海外文献ではcadaveric look(死体様顔貌) という非常に強い言葉で警告されるほど「絶対にやってはいけないもの」として認識されています。
最近SNSで話題となっているのが、この過剰脱脂。
【過剰脱脂による独特のくり抜き変形】
こちらのモニター様は、他院で脱脂術を受けられた後、目の周囲がえぐられたように深く窪んでしまっています。
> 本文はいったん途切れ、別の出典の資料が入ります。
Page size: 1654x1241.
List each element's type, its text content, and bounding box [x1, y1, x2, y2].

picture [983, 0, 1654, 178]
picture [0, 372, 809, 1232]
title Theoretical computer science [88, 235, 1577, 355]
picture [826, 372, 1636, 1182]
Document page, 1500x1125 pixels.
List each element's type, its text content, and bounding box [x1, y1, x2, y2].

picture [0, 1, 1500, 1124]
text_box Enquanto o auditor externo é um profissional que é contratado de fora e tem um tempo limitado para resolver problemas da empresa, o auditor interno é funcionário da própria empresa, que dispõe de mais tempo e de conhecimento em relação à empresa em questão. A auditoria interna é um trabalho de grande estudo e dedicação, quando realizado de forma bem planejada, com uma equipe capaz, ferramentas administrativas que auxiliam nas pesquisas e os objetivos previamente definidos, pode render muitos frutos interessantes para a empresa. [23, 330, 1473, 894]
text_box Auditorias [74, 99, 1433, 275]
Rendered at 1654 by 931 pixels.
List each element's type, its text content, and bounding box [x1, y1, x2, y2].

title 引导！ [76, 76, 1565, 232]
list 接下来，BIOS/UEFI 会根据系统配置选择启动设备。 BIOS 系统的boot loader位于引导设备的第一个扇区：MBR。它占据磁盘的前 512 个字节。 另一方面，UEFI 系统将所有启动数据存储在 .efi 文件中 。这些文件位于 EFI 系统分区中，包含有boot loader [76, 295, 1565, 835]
目の下については、他院で脂肪注入を受けられたため、ある程度改善していますが、上まぶたのくぼみは非常に強く残っていました。
「この上まぶたのくぼみを、どうにか治したい」
とのことで、当院を受診されました。
【ヒアルロン酸注入後2週間】1cc使用
自然さを損なうことなく、目元全体のバランスが整い、大変ご満足いただけました。
注入前後の写真を重ねてみると、よくわかります。
クマ取りには、実にさまざまな方法があります。
脱脂、表ハムラ法、裏ハムラ法、脂肪注入、製剤注入(ヒアルロン酸・コラーゲン)など…
それぞれに適応があります。
脱脂だけで全てのクマを美しく治すことなど到底不可能。
患者さん一人ひとりの骨格、脂肪量、皮膚の質、加齢変化を正しく診断し、その状態に応じて術式を選択する。
それが、下眼瞼治療のセオリーです。
当然ですよね。
でも、です。
残念ながら、脱脂以外の選択肢を持たない、あるいは技術的に対応できない医師ほど、
「他の術式は意味がない」
「脱脂だけで十分」
といった極端な主張をする傾向があるのも事実です。
クマ取りを検討されている方には、きちんと診断をしてくれる、信頼できる医師を選んで欲しい。
患者さん自身が「医師の能力や素性を見極める力=患者力」を身につけないと、取り返しのつかない後遺症に、一生苦しむことになりかねません。
目元は、人生を左右する大切な場所です。
どうか、安易に決めず、慎重に、誠実な医師と向き合ってください。